Total lending (gross) at December 31, 2009 stood at €332 billion after declining 3.1% year-on-year.
In terms of its geographic distribution, there was a notable increase in the weight of investment grade Latin America (Mexico, Chile and Peru), which as of December 31, 2009 represented 12.3% of the total, compared with 11.6% at the end of the previous year. This is because of the better relative credit appetite in these countries than in the domestic market. The weight of non-investment grade Latin American countries remained practically the same (4.3% in 2009 and 4.1% in 2008). The United States increased its share from 9.25 to 10.3% as a result of the incorporation of the Guaranty balances. The remaining 73.1% corresponds to Spain and the rest of the investment grade countries in the world.
Of a total €205 billion lending to domestic customers in Spain, the public sector reported the biggest advance, at 18.1% year-on-year to €21 billion.
Loans to the domestic private sector fell 4.5% to €184 billion at year-end 2009 with items related to commercial activity and household consumption falling most.
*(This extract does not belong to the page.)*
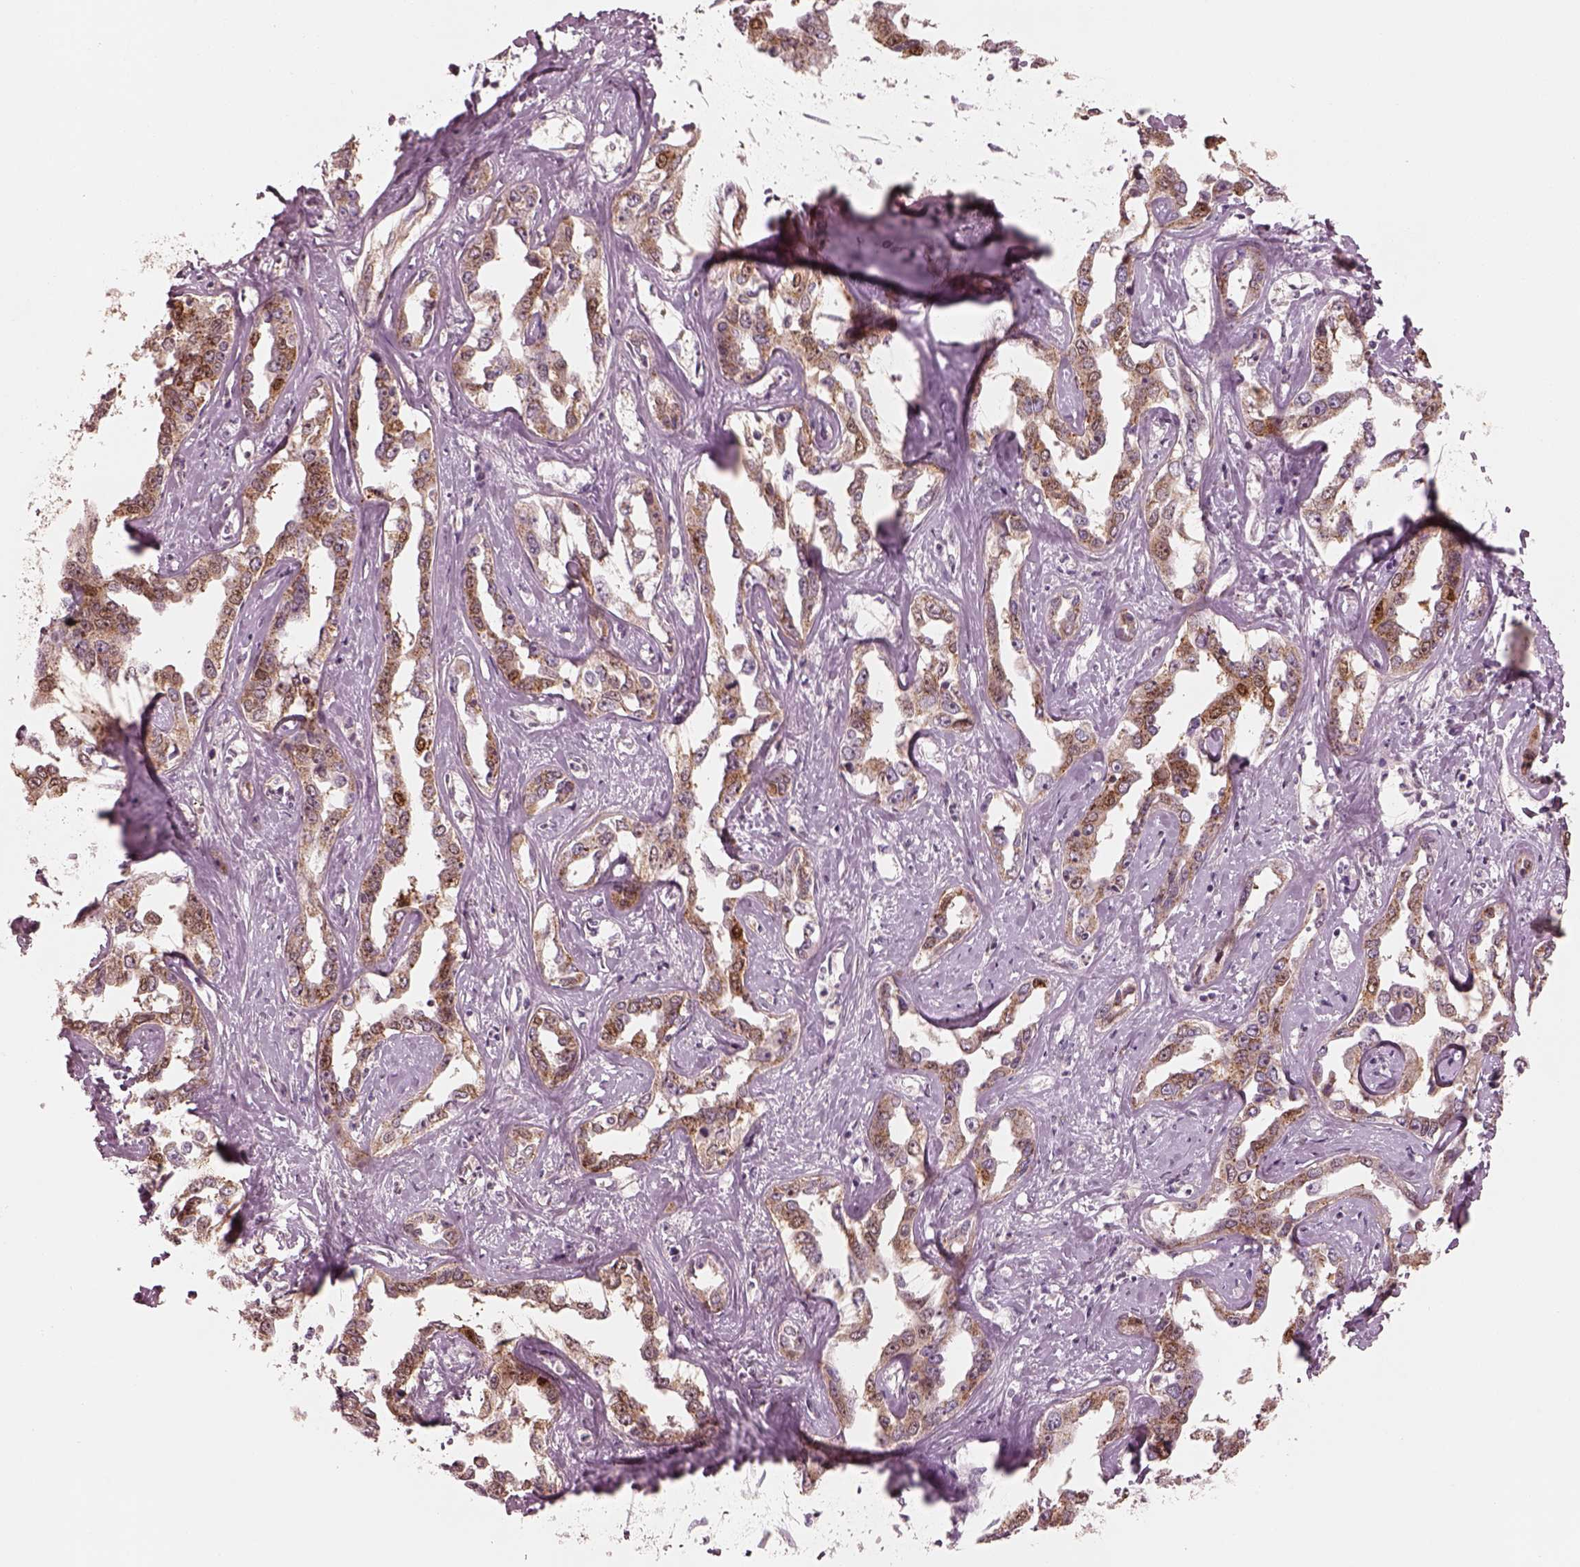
{"staining": {"intensity": "strong", "quantity": ">75%", "location": "cytoplasmic/membranous"}, "tissue": "liver cancer", "cell_type": "Tumor cells", "image_type": "cancer", "snomed": [{"axis": "morphology", "description": "Cholangiocarcinoma"}, {"axis": "topography", "description": "Liver"}], "caption": "Strong cytoplasmic/membranous positivity for a protein is identified in about >75% of tumor cells of liver cancer (cholangiocarcinoma) using IHC.", "gene": "SDCBP2", "patient": {"sex": "male", "age": 59}}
The volume of accounts receivable financing decreased 26.0%, credit card debtors fell 6.7% and other term loans (basically consumer loans and SME and corporates) fell 16.3%. Secured loans are the main component of domestic lending and they were almost unchanged compared to the third quarter, at €106 billion as of December 31, 2009, a similar figure (up 0.4%) to the same date in 2008. Nonperforming assets at year-end were €10,911 million, a significant increase over the year, and very much concentrated in the fourth quarter. The increase is due to a number of portfolios, mainly related to the real estate sector, which were declared doubtful following a detailed and rigorous examination by the Group.
Finally, lending to non-domestic customers amounted to €127 billion euros at the close of 2009, 3.9% below the figure of €133 billion as of December 31, 2008. Secured loans performed best and increased their weight in the nondomestic portfolio to 33.2% as of December 31, 2009, compared with 29.7% as of December 31, 2008. The increase in non-performing assets in this segment in the fourth quarter is basically due to an additional reclassification of the commercial real estate portfolio in the United States as rigorous as the one mentioned above for other domestic sectors.